### EXERCISE DETAILS
Beginning at the line with "brown mekomol |" in the records below, return each line up to and including the last, exactly as it stands, but not the pictures.

### TASK INPUT
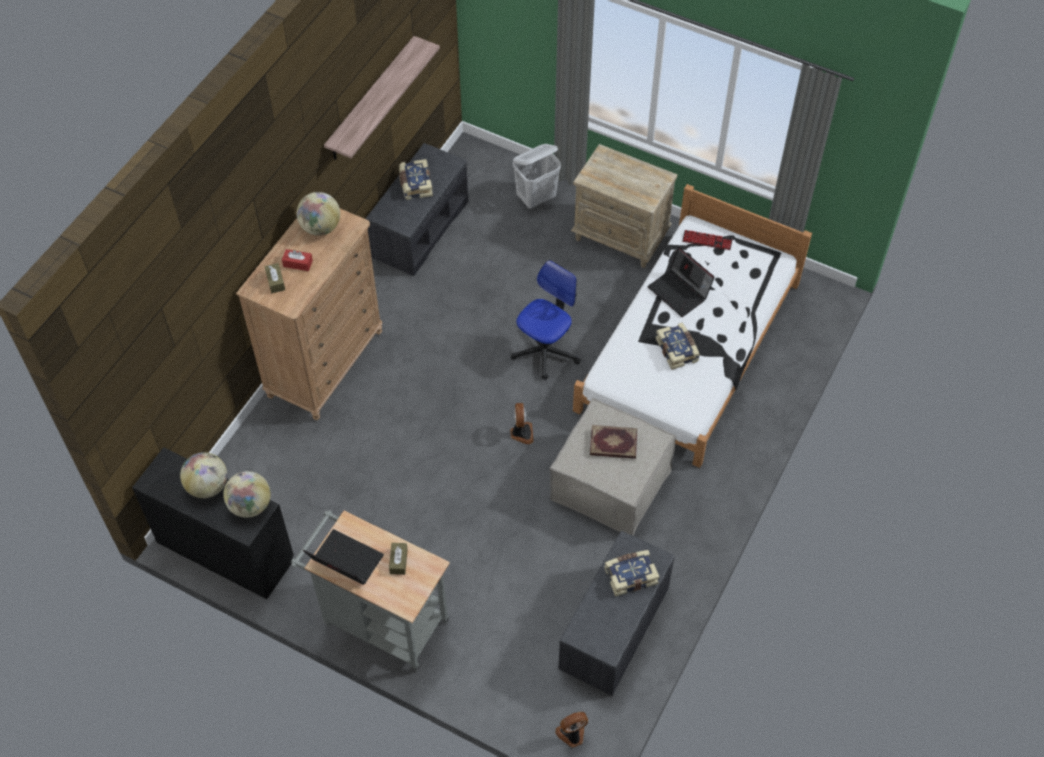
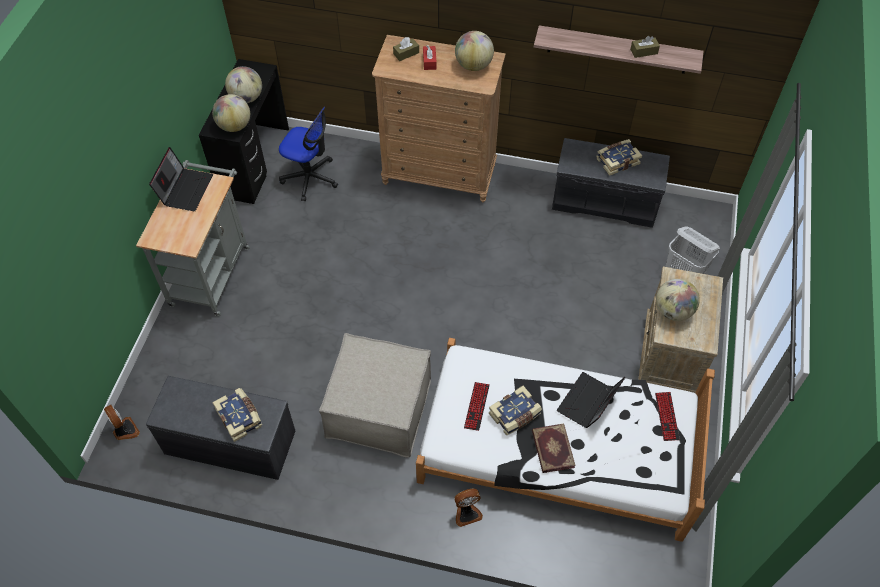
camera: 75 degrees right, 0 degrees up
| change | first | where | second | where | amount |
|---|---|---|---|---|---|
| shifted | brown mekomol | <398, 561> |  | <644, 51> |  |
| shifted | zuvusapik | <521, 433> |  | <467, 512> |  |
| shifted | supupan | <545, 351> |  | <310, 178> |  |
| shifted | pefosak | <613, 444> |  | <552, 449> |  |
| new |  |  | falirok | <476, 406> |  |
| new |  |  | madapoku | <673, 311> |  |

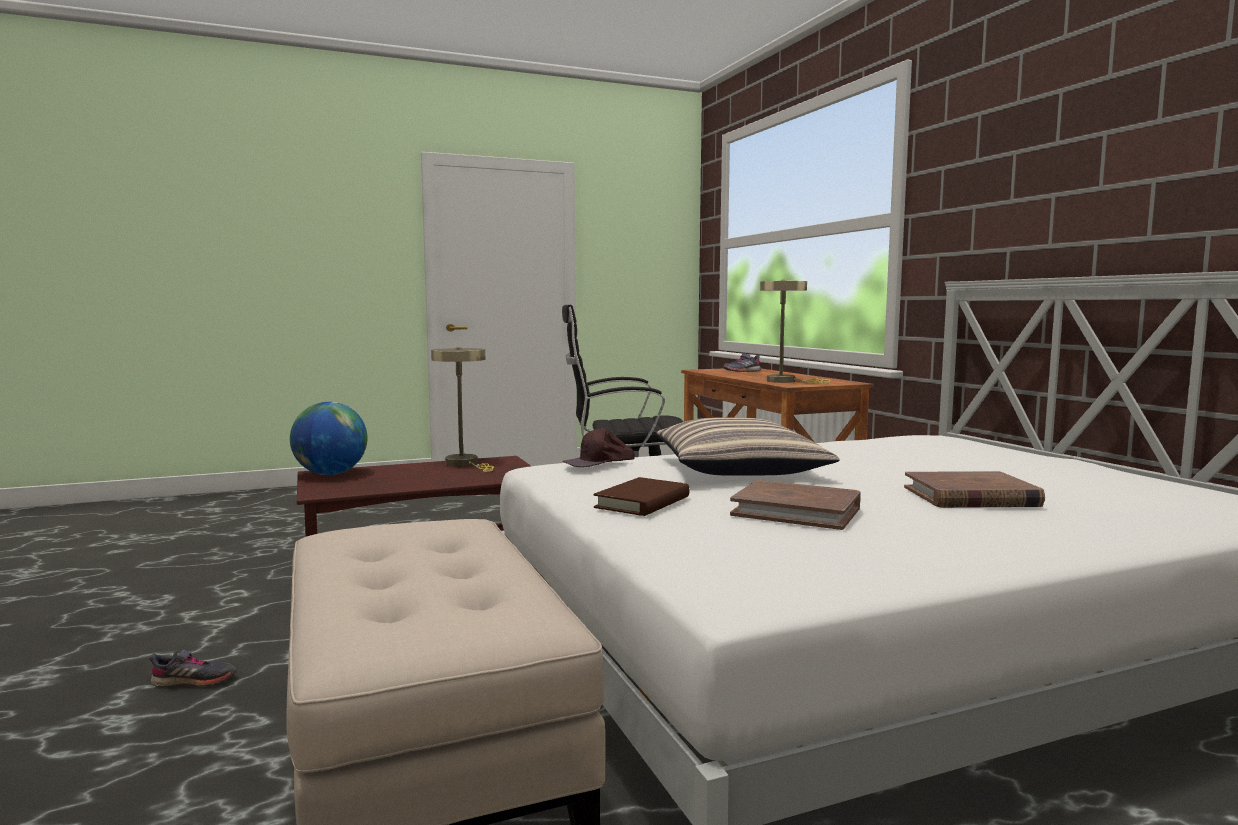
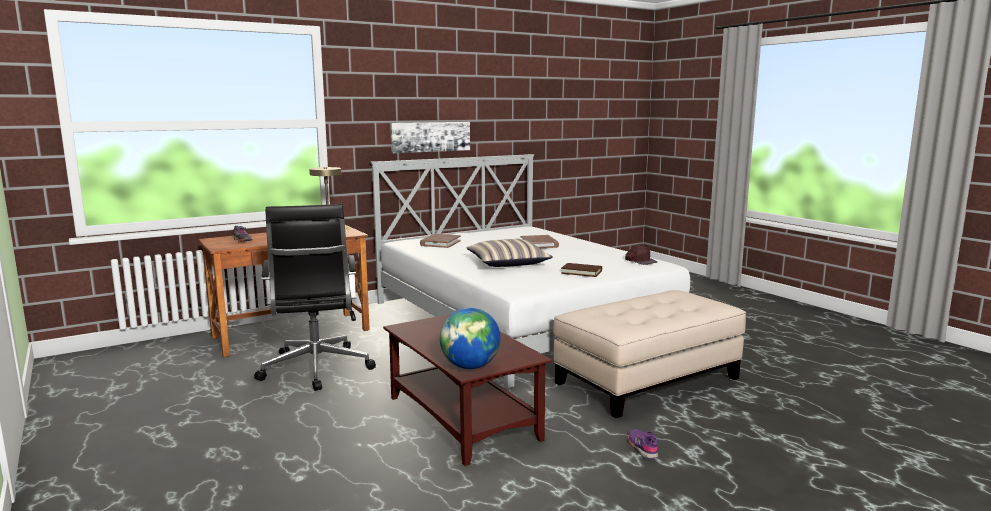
camera: 100 degrees left, 5 degrees up
| change | first | where | second | where | amount |
|---|---|---|---|---|---|
| repainted | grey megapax | <194, 681> | purple megapax | <643, 448> |  |
| gone | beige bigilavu | <465, 464> |  |  |  |
| shifted | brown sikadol | <599, 462> |  | <640, 261> |  |
| shifted | brown pefosak | <796, 511> |  | <440, 243> |  |
| new |  |  | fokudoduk | <430, 136> |  |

### RESULT OF THIS TASK
| shifted | brown mekomol | <398, 561> |  | <644, 51> |  |
| shifted | zuvusapik | <521, 433> |  | <467, 512> |  |
| shifted | supupan | <545, 351> |  | <310, 178> |  |
| shifted | pefosak | <613, 444> |  | <552, 449> |  |
| new |  |  | falirok | <476, 406> |  |
| new |  |  | madapoku | <673, 311> |  |

camera: 100 degrees left, 5 degrees up
| change | first | where | second | where | amount |
|---|---|---|---|---|---|
| repainted | grey megapax | <194, 681> | purple megapax | <643, 448> |  |
| gone | beige bigilavu | <465, 464> |  |  |  |
| shifted | brown sikadol | <599, 462> |  | <640, 261> |  |
| shifted | brown pefosak | <796, 511> |  | <440, 243> |  |
| new |  |  | fokudoduk | <430, 136> |  |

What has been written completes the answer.